---- INFORMATION GIVEN

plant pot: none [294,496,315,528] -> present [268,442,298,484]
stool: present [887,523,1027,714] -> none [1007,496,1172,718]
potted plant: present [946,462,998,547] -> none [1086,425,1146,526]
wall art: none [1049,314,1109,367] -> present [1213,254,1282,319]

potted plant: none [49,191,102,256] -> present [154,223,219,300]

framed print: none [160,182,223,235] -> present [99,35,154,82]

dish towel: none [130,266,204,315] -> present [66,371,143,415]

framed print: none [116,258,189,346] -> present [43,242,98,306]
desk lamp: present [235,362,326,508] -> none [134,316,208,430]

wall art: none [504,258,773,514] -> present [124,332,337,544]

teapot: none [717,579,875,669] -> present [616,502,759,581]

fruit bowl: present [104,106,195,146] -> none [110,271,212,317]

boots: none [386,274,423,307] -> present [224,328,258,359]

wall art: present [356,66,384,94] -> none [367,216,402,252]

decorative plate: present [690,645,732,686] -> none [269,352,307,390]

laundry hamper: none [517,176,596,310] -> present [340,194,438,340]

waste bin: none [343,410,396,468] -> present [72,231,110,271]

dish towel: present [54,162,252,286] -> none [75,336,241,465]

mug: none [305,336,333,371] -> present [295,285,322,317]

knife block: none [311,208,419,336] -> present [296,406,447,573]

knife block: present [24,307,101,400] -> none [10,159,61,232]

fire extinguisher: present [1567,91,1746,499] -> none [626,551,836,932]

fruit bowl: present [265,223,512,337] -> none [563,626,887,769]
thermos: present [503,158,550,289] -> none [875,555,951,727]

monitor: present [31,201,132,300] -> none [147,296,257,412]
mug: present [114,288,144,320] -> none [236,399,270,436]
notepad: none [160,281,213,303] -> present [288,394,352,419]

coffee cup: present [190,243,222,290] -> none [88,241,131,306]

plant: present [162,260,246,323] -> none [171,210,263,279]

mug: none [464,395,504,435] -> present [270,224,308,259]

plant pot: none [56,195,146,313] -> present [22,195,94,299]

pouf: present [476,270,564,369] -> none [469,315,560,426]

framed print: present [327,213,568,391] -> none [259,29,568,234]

--------

THE PROBLEM :: A copy of each line above that holds the word "bowl" is the expected answer.

RESULT FOR THIS TASK ::
fruit bowl: present [104,106,195,146] -> none [110,271,212,317]
fruit bowl: present [265,223,512,337] -> none [563,626,887,769]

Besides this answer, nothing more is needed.